How can I work best with my healthcare team?

The essence of success is teamwork with a foundation built on mutual respect. Healthcare professionals should realize that the new amputee will have a great many questions and concerns to be addressed before and after the procedure. Extra effort should be made to answer these questions or to refer the person to the best source for answers.

It is equally important for individuals to have realistic expectations for the different healthcare workers’ time and expertise. The answers to many questions may be available through different team members. Perhaps some questions about medications would best be taken to a pharmacist. A prosthetist or physiatrist may have the answers about the patient’s artificial limb. The podiatrist may best answer questions about foot care. The nature of medical care in the United States has led to more specialization because there is just too much information for any one person to master.
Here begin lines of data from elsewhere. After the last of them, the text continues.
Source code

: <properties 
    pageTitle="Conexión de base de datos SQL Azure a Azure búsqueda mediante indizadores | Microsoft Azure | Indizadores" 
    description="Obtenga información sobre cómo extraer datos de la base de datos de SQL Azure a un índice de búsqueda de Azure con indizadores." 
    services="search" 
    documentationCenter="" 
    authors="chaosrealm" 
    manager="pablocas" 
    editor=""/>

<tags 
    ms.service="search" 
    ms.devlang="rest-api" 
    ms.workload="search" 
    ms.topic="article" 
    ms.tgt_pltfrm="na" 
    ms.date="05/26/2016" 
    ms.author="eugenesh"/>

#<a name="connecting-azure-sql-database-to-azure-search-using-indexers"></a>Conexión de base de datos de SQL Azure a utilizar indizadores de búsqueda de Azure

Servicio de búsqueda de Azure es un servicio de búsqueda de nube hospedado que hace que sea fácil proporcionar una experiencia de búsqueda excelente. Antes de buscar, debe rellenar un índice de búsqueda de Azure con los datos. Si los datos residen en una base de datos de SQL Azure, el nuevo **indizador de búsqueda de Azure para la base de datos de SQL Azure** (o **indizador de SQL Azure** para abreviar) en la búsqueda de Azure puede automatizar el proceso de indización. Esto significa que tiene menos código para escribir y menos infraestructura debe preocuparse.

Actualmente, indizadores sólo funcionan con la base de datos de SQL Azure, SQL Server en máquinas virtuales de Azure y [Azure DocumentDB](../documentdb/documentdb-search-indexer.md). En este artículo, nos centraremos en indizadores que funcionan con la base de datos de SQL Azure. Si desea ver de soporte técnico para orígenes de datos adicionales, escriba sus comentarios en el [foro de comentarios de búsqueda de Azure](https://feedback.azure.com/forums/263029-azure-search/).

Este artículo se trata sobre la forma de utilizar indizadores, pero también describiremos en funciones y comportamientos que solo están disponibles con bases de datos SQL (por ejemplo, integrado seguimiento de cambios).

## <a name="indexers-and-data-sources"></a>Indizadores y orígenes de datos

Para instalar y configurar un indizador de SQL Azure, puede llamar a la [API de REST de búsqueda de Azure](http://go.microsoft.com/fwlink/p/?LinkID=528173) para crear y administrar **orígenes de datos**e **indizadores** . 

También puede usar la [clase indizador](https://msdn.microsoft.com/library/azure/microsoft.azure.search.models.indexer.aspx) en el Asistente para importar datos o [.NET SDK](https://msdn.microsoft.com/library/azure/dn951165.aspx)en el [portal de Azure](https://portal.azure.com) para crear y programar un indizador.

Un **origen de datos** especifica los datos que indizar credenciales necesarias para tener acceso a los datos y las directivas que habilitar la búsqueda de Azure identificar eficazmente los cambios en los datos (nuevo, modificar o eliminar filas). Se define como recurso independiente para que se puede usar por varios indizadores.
Unfortunately, this means different providers for all the different aspects of healthcare. Patients must, therefore, be skilled at gathering information from many different sources, not just from one person. Managing multiple providers and various differences in style can be a challenge. Patients should ask who is available to help coordinate and supervise the different aspects of their care and take an active role in keeping the different providers aware of all their issues because it does not happen automatically.

“The way a team plays as a whole determines its success. You may have the greatest bunch of individual stars in the world, but if they don’t play together the club won’t be worth a dime.” – Babe Ruth, baseball legend

Relationships may be sabotaged by unrealistic demands on all sides. But these soured relationships can be avoided by taking just a few steps. Patients should make the best use of their doctor’s time as well as their own. They should prepare a written list of questions before an appointment, and they should listen carefully to their doctor’s answers. They may find it helpful to write the answers down for future reference or to take family members with them to help them. Again, they should direct their inquiries to the right specialist. Information gathering often happens over several visits and with many different people. It’s a process that takes time.

Relationships are built by working with different members of the team and becoming an active participant in the recovery process. Motivation for rehabilitation comes from within the individual who takes advantage of the healthcare team’s skills, guidance and support. Patients who sit back and wait for this process to happen to them, rather than taking a proactive role in their own healthcare, will probably be disappointed with the results. This can be a very difficult time, and there may be a temptation to say, “Wake me up when it’s over.” But to get from point A to point B, the patient has to be the one driving the process. Rehab is not something that happens to patients; it’s something patients do for themselves. It’s not a spectator sport. Active participation in the process is mandatory.